Она выдохнула, прошипела, просвистела эти слова и сбросила кусок ткани со своего фонаря. Луч рефлектора выявил изгиб, светлую дымку, намек на силуэт, и тотчас рапира пронзила это.
– Моа!… Моа!… – раздалась томительная жалоба. Послышалось мое имя – нежно и странно акцентированное. Я бросилась вперед и опрокинула фонарь, который сразу погас.
– Мета, погоди! Пожалей! Мета буквально прорычала:
– Трижды предательница.
Рапира прочертилась острым углом перед глазами: удар пришелся над левой грудью, и я опустилась на колени.
Тонкая, ноющая интонация, рыдание, плач: кто–то в свою очередь умолял Мету. Снова взвилось лезвие.

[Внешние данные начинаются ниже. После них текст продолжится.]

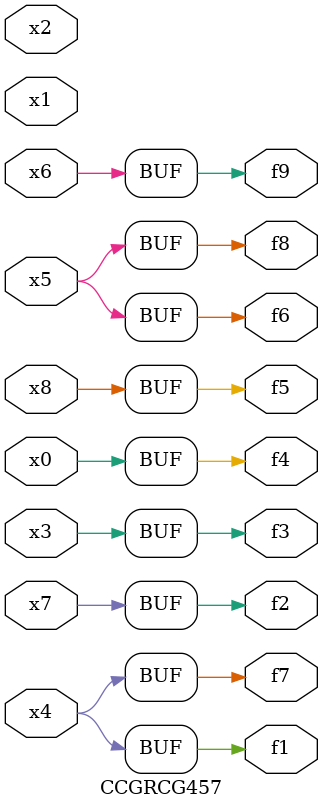
<source format=v>
module CCGRCG457(
	input x0, x1, x2, x3, x4, x5, x6, x7, x8,
	output f1, f2, f3, f4, f5, f6, f7, f8, f9
);
	assign f1 = x4;
	assign f2 = x7;
	assign f3 = x3;
	assign f4 = x0;
	assign f5 = x8;
	assign f6 = x5;
	assign f7 = x4;
	assign f8 = x5;
	assign f9 = x6;
endmodule

</source>
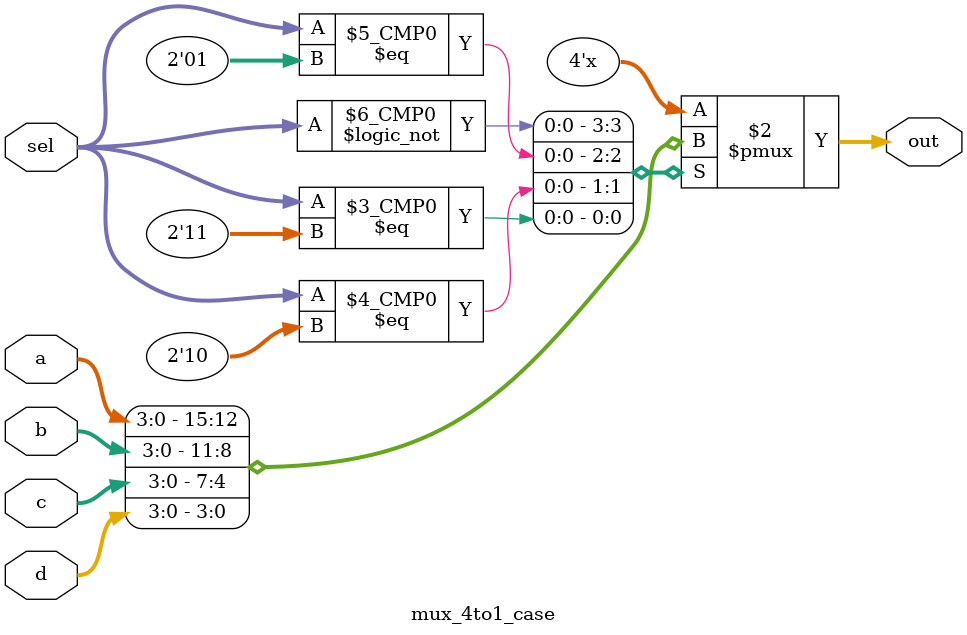
<source format=v>
module mux_4to1_case ( input [3:0] a,                 // 4-bit input called a  
                       input [3:0] b,                 // 4-bit input called b  
                       input [3:0] c,                 // 4-bit input called c  
                       input [3:0] d,                 // 4-bit input called d  
                       input [1:0] sel,               // input sel used to select between a,b,c,d  
                       output reg [3:0] out);         // 4-bit output based on input sel  
  
   // This always block gets executed whenever a/b/c/d/sel changes value  
   // When it happens, output is assigned to either a/b/c/d  
   always @ (a or b or c or d or sel) begin  
      case (sel)  
         2'b00 : out <= a;  
         2'b01 : out <= b;  
         2'b10 : out <= c;  
         2'b11 : out <= d;  
      endcase  
   end  
endmodule  
</source>
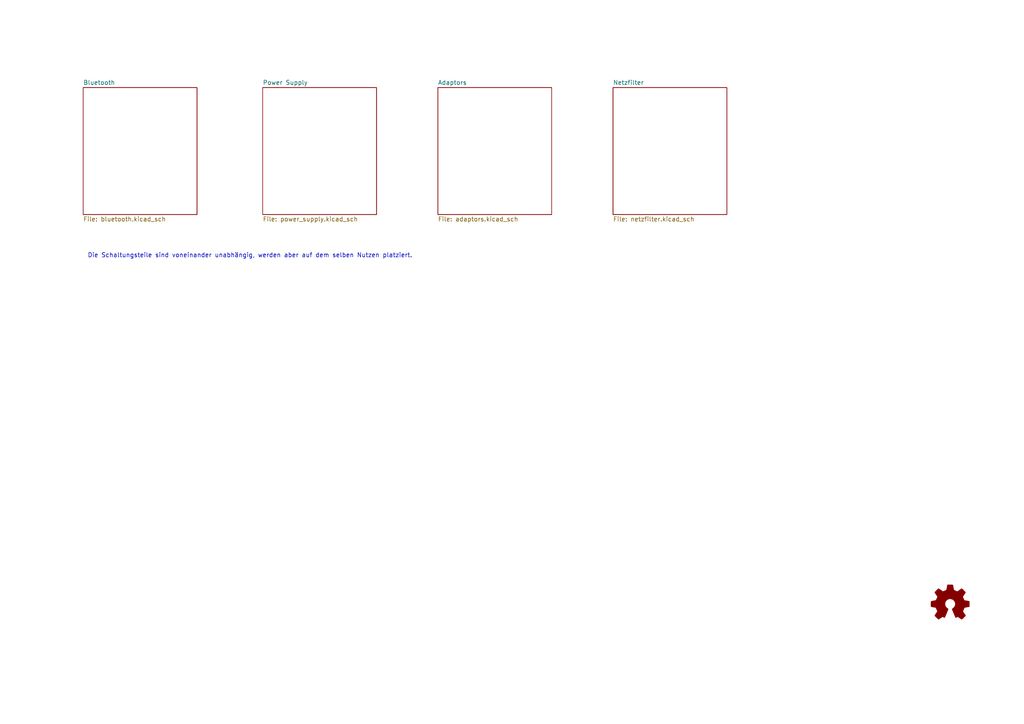
<source format=kicad_sch>
(kicad_sch (version 20230121) (generator eeschema)

  (uuid 93378ebd-f9ac-4734-8bdd-78f97f3ae344)

  (paper "A4")

  (title_block
    (title "Reparaturhelfer")
    (date "2024-01-04")
    (rev "1-a")
    (comment 1 "Vereinfachung der Reparatur von Röhrenradios, ")
    (comment 2 "Erweiterung um Bluetooth.")
  )

  


  (text "Die Schaltungsteile sind voneinander unabhängig, werden aber auf dem selben Nutzen platziert."
    (at 25.4 74.93 0)
    (effects (font (size 1.27 1.27)) (justify left bottom))
    (uuid 6b1203d8-c53f-457a-a38e-6a1ac7e2aa97)
  )

  (symbol (lib_id "Graphic:Logo_Open_Hardware_Small") (at 275.59 175.26 0) (unit 1)
    (in_bom yes) (on_board yes) (dnp no)
    (uuid 6939eb34-1673-4601-b908-a14c17c9a7bc)
    (property "Reference" "#LOGO101" (at 275.59 168.275 0)
      (effects (font (size 1.27 1.27)) hide)
    )
    (property "Value" "Logo_Open_Hardware_Small" (at 275.59 180.975 0)
      (effects (font (size 1.27 1.27)) hide)
    )
    (property "Footprint" "" (at 275.59 175.26 0)
      (effects (font (size 1.27 1.27)) hide)
    )
    (property "Datasheet" "~" (at 275.59 175.26 0)
      (effects (font (size 1.27 1.27)) hide)
    )
    (instances
      (project "reparaturhelfer"
        (path "/93378ebd-f9ac-4734-8bdd-78f97f3ae344"
          (reference "#LOGO101") (unit 1)
        )
      )
    )
  )

  (sheet (at 24.13 25.4) (size 33.02 36.83) (fields_autoplaced)
    (stroke (width 0.1524) (type solid))
    (fill (color 0 0 0 0.0000))
    (uuid 27fc8745-f4bd-4b1d-8080-9d7b6c1ab310)
    (property "Sheetname" "Bluetooth" (at 24.13 24.6884 0)
      (effects (font (size 1.27 1.27)) (justify left bottom))
    )
    (property "Sheetfile" "bluetooth.kicad_sch" (at 24.13 62.8146 0)
      (effects (font (size 1.27 1.27)) (justify left top))
    )
    (instances
      (project "reparaturhelfer"
        (path "/93378ebd-f9ac-4734-8bdd-78f97f3ae344" (page "2"))
      )
    )
  )

  (sheet (at 177.8 25.4) (size 33.02 36.83) (fields_autoplaced)
    (stroke (width 0.1524) (type solid))
    (fill (color 0 0 0 0.0000))
    (uuid 4327f5a1-8aa2-42ba-9107-de0665ca43c2)
    (property "Sheetname" "Netzfilter" (at 177.8 24.6884 0)
      (effects (font (size 1.27 1.27)) (justify left bottom))
    )
    (property "Sheetfile" "netzfilter.kicad_sch" (at 177.8 62.8146 0)
      (effects (font (size 1.27 1.27)) (justify left top))
    )
    (instances
      (project "reparaturhelfer"
        (path "/93378ebd-f9ac-4734-8bdd-78f97f3ae344" (page "5"))
      )
    )
  )

  (sheet (at 127 25.4) (size 33.02 36.83) (fields_autoplaced)
    (stroke (width 0.1524) (type solid))
    (fill (color 0 0 0 0.0000))
    (uuid 45f1507b-7f5c-4e7b-a0a2-2692e6189275)
    (property "Sheetname" "Adaptors" (at 127 24.6884 0)
      (effects (font (size 1.27 1.27)) (justify left bottom))
    )
    (property "Sheetfile" "adaptors.kicad_sch" (at 127 62.8146 0)
      (effects (font (size 1.27 1.27)) (justify left top))
    )
    (instances
      (project "reparaturhelfer"
        (path "/93378ebd-f9ac-4734-8bdd-78f97f3ae344" (page "4"))
      )
    )
  )

  (sheet (at 76.2 25.4) (size 33.02 36.83) (fields_autoplaced)
    (stroke (width 0.1524) (type solid))
    (fill (color 0 0 0 0.0000))
    (uuid b1ad4e02-2571-4f26-b0b3-3fc3a1bdaf53)
    (property "Sheetname" "Power Supply" (at 76.2 24.6884 0)
      (effects (font (size 1.27 1.27)) (justify left bottom))
    )
    (property "Sheetfile" "power_supply.kicad_sch" (at 76.2 62.8146 0)
      (effects (font (size 1.27 1.27)) (justify left top))
    )
    (instances
      (project "reparaturhelfer"
        (path "/93378ebd-f9ac-4734-8bdd-78f97f3ae344" (page "3"))
      )
    )
  )

  (sheet_instances
    (path "/" (page "1"))
  )
)

</source>
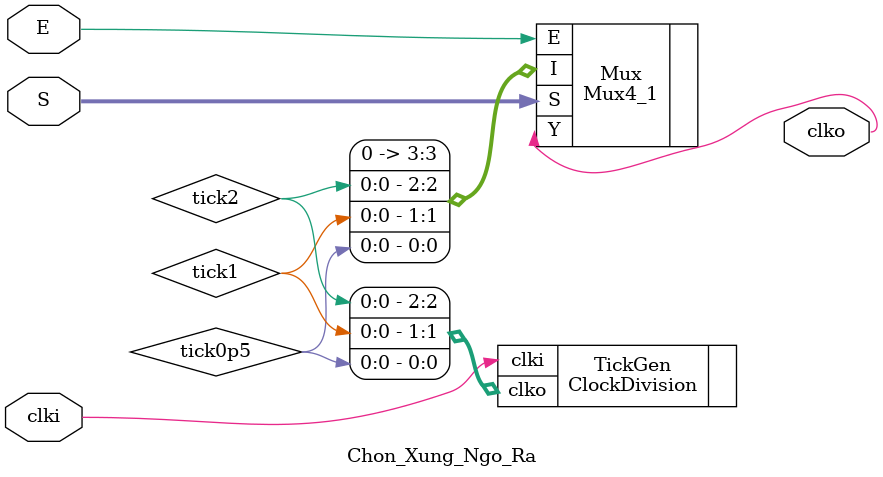
<source format=v>
`timescale 1ns / 1ps
module Chon_Xung_Ngo_Ra(
    input wire clki,
    input wire [1:0] S,
    input wire E,
    output wire clko
    );

	wire tick0p5, tick1, tick2;
	
	ClockDivision TickGen(.clki(clki), .clko({tick2, tick1, tick0p5}));
	
	Mux4_1 Mux (.I({1'b0, tick2, tick1, tick0p5}), .S(S), .E(E), .Y(clko));

endmodule

</source>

Я силилась вспомнить слова молитвы покаяния, дабы вручить душу Господу…
Лицо Меты исказилось, рапира выпала…
У потолка возникла серебристая полоска, свернулась лентой, коснулась обоев. Засвиристело, затрещало пламя.
– Мы горим! – закричала Мета. – Горим! Будьте прокляты!
И в эту секунду дверь отворилась. Высоко, у притолоки тусклой зеленью блеснули глаза… Старая женщина огромного роста, сгорбившись, вошла в комнату.
Огонь укусил мою левую руку. Я вздрогнула и отступила на несколько шагов. Мета стояла неподвижно, и я поняла, что с ней все кончено.
Комната была охвачена пламенем. Тусклые зеленые глаза без зрачков остановились на мне.
Пишу в чужом маленьком домике. Я, по всей видимости, одна, только все наполнено напряженным присутствием. Иногда кто–то произносит мое имя с нежным и странным акцентом…
На этой фразе обрывается немецкий манускрипт.